50 scenes of Christopher Walken dancing will make you smile. George Clooney tries to rid the world of “dumbasses.” And a writer goes looking for the baseball umpire of his youth, trying to forget some awful behavior

Who doesn’t love Christopher Walken?

I mean, this is technically a rhetorical question. But if there is actually someone out there in the whole wide world who doesn’t love the actor that’s been in four hundred movies, I would like to meet them.

Anyway, Walken is an acting legend, and you never walk away from seeing him and thinking he didn’t give his all.

So given that, and how much fun he always seems to have in movies, I thought this clip was great. Someone on the Interwebs decided to cut a montage of 50 Christopher Walken dance scenes, and it’s fabulous.

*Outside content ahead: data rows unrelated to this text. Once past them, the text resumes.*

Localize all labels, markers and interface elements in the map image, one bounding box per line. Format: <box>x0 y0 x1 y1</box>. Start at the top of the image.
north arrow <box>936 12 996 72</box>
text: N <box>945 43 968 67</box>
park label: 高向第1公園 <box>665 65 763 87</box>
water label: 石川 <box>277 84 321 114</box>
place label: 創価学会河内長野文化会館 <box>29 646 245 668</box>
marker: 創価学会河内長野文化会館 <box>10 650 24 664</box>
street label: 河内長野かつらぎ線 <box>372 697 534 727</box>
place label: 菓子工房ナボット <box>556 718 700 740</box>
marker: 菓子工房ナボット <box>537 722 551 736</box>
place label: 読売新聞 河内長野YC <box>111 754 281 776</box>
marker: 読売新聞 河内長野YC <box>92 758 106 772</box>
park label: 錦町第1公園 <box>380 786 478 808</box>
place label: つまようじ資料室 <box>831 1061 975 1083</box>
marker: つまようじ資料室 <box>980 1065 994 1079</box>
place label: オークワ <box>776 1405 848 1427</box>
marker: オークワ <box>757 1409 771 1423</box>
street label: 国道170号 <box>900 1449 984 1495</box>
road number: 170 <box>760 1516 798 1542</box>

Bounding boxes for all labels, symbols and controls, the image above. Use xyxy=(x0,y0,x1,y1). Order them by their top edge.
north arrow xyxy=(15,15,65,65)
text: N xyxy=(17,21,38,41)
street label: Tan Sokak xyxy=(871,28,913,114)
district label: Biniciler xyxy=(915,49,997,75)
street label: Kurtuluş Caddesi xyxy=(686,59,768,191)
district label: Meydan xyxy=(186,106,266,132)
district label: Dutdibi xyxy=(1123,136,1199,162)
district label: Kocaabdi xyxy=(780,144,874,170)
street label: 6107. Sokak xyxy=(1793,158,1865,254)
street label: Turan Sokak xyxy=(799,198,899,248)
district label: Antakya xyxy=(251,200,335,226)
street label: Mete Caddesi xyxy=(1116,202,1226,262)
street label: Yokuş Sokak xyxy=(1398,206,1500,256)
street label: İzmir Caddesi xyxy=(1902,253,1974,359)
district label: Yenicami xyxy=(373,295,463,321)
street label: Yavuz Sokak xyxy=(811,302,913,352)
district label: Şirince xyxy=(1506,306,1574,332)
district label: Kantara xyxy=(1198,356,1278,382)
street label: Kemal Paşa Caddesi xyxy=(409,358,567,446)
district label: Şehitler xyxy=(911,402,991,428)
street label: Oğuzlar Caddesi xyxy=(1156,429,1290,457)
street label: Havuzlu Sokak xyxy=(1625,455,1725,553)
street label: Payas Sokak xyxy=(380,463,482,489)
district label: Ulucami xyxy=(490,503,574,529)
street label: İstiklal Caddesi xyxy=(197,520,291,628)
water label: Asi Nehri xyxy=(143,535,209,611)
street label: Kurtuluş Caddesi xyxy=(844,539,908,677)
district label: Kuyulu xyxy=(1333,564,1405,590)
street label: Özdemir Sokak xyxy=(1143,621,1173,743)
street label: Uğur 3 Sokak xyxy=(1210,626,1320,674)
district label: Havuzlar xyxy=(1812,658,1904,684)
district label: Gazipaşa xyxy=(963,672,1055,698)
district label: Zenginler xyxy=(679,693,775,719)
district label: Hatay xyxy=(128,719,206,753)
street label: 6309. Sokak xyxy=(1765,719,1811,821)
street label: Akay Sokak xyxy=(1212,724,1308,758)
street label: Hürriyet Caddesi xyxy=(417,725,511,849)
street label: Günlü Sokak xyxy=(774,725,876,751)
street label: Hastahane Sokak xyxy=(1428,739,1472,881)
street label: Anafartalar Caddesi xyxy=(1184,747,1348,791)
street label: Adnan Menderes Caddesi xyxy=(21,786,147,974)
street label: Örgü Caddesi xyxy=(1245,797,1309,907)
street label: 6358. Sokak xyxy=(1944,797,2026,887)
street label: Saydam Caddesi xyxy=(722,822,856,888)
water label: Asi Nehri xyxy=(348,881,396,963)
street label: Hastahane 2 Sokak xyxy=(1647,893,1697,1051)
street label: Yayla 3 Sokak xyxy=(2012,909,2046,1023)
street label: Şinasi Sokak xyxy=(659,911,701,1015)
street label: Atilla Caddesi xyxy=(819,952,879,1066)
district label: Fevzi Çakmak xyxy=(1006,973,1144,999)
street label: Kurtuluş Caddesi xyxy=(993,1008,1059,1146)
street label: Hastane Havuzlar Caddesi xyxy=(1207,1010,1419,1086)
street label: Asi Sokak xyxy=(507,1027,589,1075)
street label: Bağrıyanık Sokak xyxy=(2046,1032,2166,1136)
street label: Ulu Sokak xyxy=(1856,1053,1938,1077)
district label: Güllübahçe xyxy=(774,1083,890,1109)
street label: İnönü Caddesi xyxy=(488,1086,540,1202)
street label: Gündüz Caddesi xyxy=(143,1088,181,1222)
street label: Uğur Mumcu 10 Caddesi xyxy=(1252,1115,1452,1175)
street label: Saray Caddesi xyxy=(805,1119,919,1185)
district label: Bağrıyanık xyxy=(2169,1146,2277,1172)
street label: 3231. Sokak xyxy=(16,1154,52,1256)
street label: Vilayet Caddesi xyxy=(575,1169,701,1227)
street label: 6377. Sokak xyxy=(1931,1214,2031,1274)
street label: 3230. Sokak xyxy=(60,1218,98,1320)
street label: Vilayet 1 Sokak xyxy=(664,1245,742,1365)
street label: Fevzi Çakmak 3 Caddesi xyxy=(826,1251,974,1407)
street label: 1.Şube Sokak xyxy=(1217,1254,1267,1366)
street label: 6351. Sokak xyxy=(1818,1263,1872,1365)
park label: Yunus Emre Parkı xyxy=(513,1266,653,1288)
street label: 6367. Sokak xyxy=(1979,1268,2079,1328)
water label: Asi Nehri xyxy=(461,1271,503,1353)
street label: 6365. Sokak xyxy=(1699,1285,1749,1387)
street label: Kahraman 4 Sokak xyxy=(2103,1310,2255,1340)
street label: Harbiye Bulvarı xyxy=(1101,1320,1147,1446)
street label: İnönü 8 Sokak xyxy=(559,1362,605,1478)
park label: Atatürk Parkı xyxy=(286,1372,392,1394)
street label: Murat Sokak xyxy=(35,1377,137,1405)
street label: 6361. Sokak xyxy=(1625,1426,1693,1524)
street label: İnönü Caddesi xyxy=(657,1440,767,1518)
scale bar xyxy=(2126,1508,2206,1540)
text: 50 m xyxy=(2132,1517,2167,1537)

**Next up today, George Clooney is many things, including a terrific humanitarian, supporting many causes that are important in the world.

He’s even good at Public Service Announcements (PSA’s), trying to help his fellow man. Here, in service of climate change awareness, is George Clooney, trying to rid the world of… dumbasses.

Pretty damn funny.

**And finally today, I thought this was an excellently done column, by a man who clearly had regrets for a few moments of childhood idiocy.

Steve Politi, an outstanding journalist for the Newark (N.J.) Star-Ledger, was in a big Little League game when he was 12, and strode to the plate with runners on base and the game on the line.

A minute later, after things didn’t go his way, he flipped off the home plate umpire with a “double bird.”

Thirty-five years later, Politi went looking for that umpire to apologize, and explain.

An excerpt:
The umpire tried to explain this to me when I arrived at home plate and met my cruel fate. It didn’t matter. The Gantner’s manager tried to offer words of encouragement, that next time he walked me, “we’ll have to throw the ball in the dirt!” That didn’t help, either. Next time? Is this going to be a THING, Gantner’s?!

The disappointment boiled over into rage. I can still see the back of the ump walking away as the middle digit on both of my hands rose and pointed in his direction. I’m sure there were gasps. I don’t remember that. I do remember the voice of my best friend’s mom breaking the silence.

“Steven! Noooooooooo!”

Really, really beautiful writing here.